WHAT THE EXERCISE ASKS:
Please set down each entry exactly, omitting any picture it holds.

DATASET RECORDS:
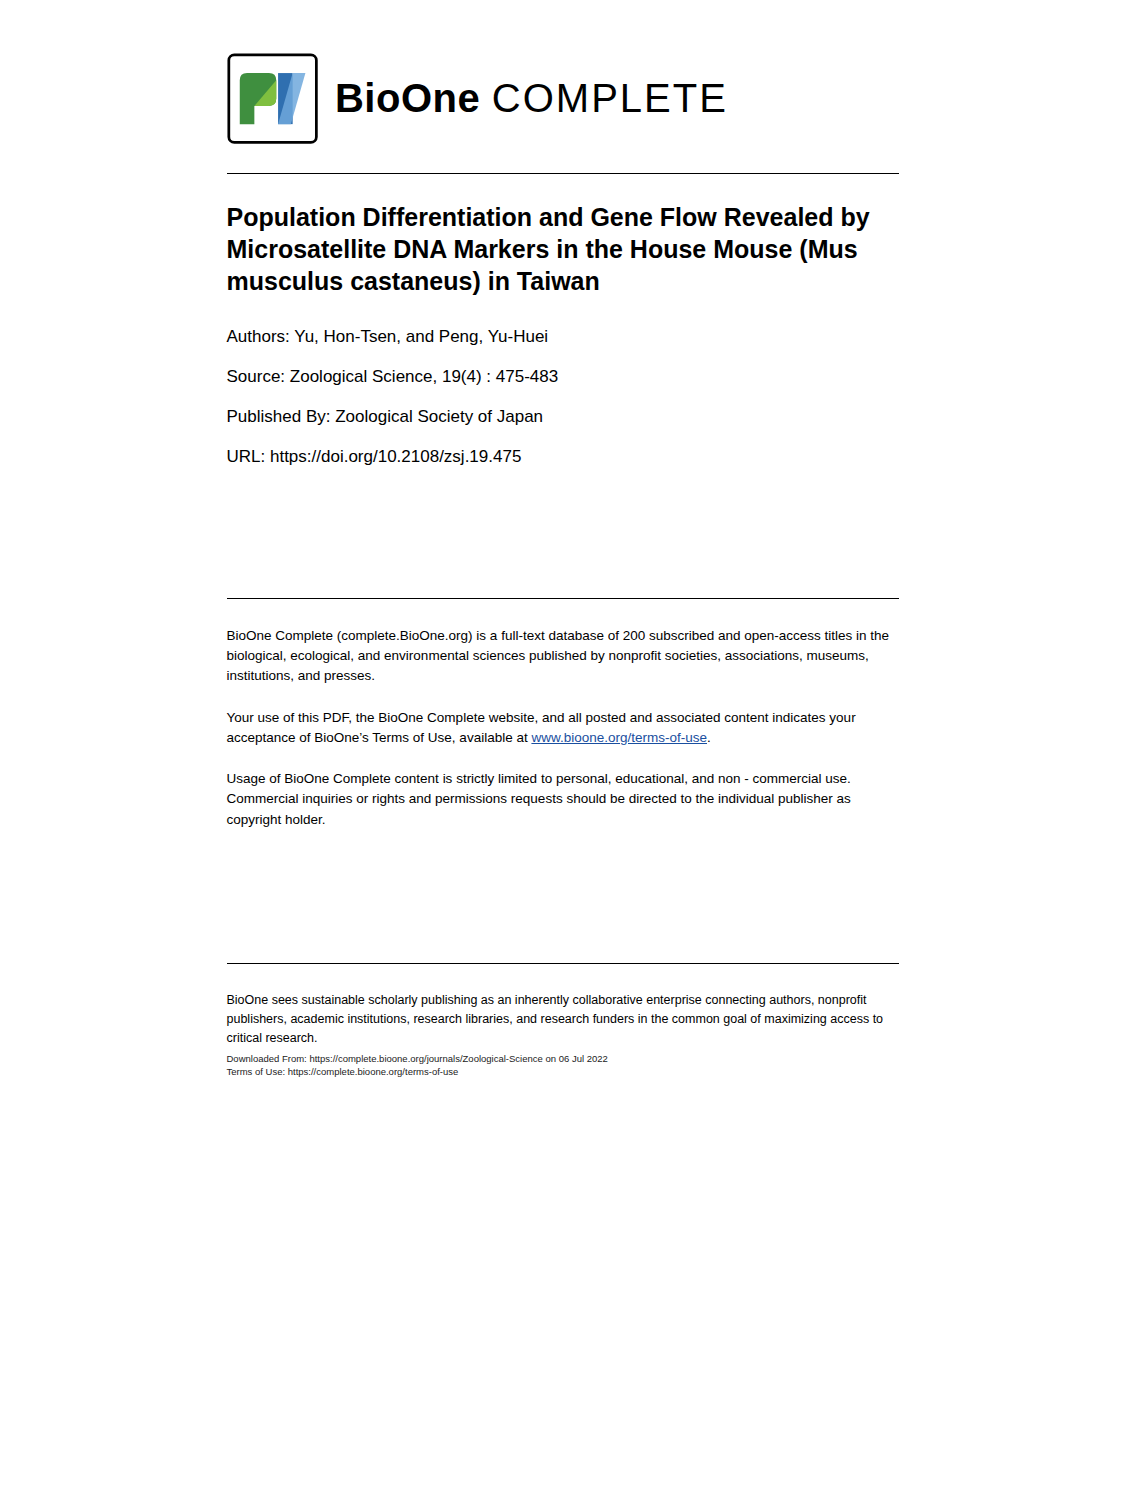Bio One COMPLETE
Population Differentiation and Gene Flow Revealed by Microsatellite DNA Markers in the House Mouse (Mus musculus castaneus) in Taiwan
Authors: Yu, Hon-Tsen, and Peng, Yu-Huei
Source: Zoological Science, 19(4) : 475-483
Published By: Zoological Society of Japan
URL: https://doi.org/10.2108/zsj.19.475
BioOne Complete (complete.BioOne.org) is a full-text database of 200 subscribed and open-access titles in the biological, ecological, and environmental sciences published by nonprofit societies, associations, museums, institutions, and presses.
Your use of this PDF, the BioOne Complete website, and all posted and associated content indicates your acceptance of BioOne’s Terms of Use, available at www.bioone.org/terms-of-use.
Usage of BioOne Complete content is strictly limited to personal, educational, and non - commercial use. Commercial inquiries or rights and permissions requests should be directed to the individual publisher as copyright holder.
BioOne sees sustainable scholarly publishing as an inherently collaborative enterprise connecting authors, nonprofit publishers, academic institutions, research libraries, and research funders in the common goal of maximizing access to critical research.
Downloaded From: https://complete.bioone.org/journals/Zoological-Science on 06 Jul 2022
Terms of Use: https://complete.bioone.org/terms-of-use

ANSWER TO THIS TASK:
Bio One COMPLETE
Population Differentiation and Gene Flow Revealed by Microsatellite DNA Markers in the House Mouse (Mus musculus castaneus) in Taiwan
Authors: Yu, Hon-Tsen, and Peng, Yu-Huei
Source: Zoological Science, 19(4) : 475-483
Published By: Zoological Society of Japan
URL: https://doi.org/10.2108/zsj.19.475
BioOne Complete (complete.BioOne.org) is a full-text database of 200 subscribed and open-access titles in the biological, ecological, and environmental sciences published by nonprofit societies, associations, museums, institutions, and presses.
Your use of this PDF, the BioOne Complete website, and all posted and associated content indicates your acceptance of BioOne’s Terms of Use, available at www.bioone.org/terms-of-use.
Usage of BioOne Complete content is strictly limited to personal, educational, and non - commercial use. Commercial inquiries or rights and permissions requests should be directed to the individual publisher as copyright holder.
BioOne sees sustainable scholarly publishing as an inherently collaborative enterprise connecting authors, nonprofit publishers, academic institutions, research libraries, and research funders in the common goal of maximizing access to critical research.
Downloaded From: https://complete.bioone.org/journals/Zoological-Science on 06 Jul 2022
Terms of Use: https://complete.bioone.org/terms-of-use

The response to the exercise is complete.